Excerpt >>
Your practicing of virtue does not protect you from the consequences of other people’s sin.
Please give us the full rant
Modesty is a virtue, but it does nothing to stop someone else from committing the sin of lust.
St. Maria Goretti was the poster girl for holiness when she was alive, super modest and charitable and all that jazz, but that didn’t stop porn-addicted Alessandro from trying to rape her.
Countless virgin martyrs, such as St. Agnes, were virtuous Christian women, but they were sexually assaulted for their faith and/or for choosing celibacy.
St. Dymphnia was killed for refusing to marry her unstable and incestuous father.
When modesty is discussed in Scripture, it is explained as an outward expression of inward holiness. When lust is discussed, it is explained as displaced sexual desire and attention to anyone who is not your spouse. When one subject is discussed, the other is not.

Supplied material >>
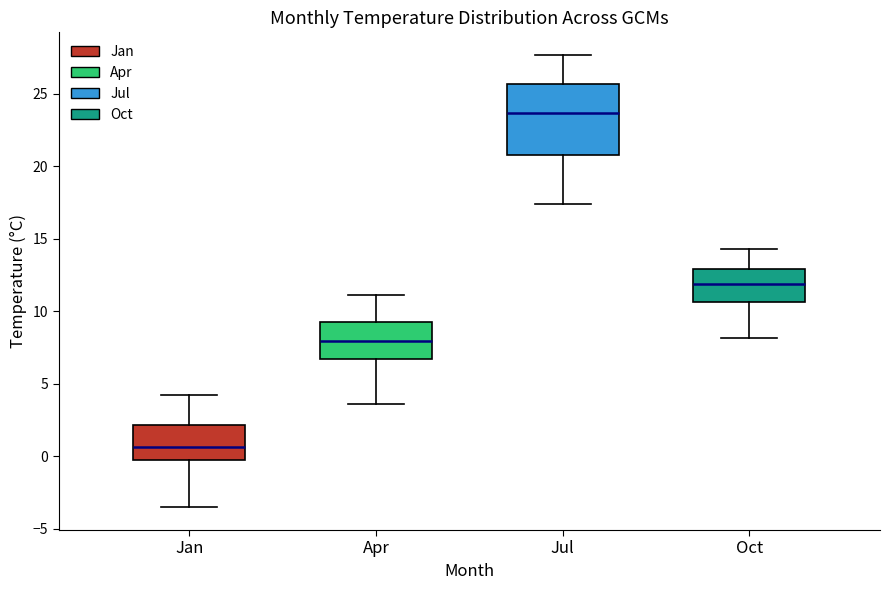

Comparing the boxes themselves (not the whiskers), which one is the tallest?

Jul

Things to do >>
1/ In the text on virtue and other people's sin, which saint was killed for refusing to marry her father?
2/ Please continue the text on virtue and other people's sin, starting right after its final sentence.

Answer list >>
1/ St. Dymphnia.

2/
This is why people need to stop talking about how important it is for people – ESPECIALLY women – to dress in a way to prevent lust in men. That’s not how lust works. That’s not the function of modesty. A woman may act and/or dress in a way so as to purposely seduce someone, but dressing modestly in itself is not a defense mechanism to “protect” you from the lust of men. To say such a thing not only spits in the face of our spiritual sisters in Christ who were assaulted for their faith, but it also ignores the true purpose of modesty and the true seeds of lust. Covering up most of your figure and skin won’t stop someone from hiking up your skirt, or imagining what you might look like anyway.
There are many good reasons to practice modesty. Preventing lust is not one of them.
Tag: virtue
“Do not claim to have acquired virtue unless you have suffered affliction, for without affliction virtue has not been tested.”
— St. Mark the Ascetic
“Many men sneer at virtue because it makes vice uncomfortable”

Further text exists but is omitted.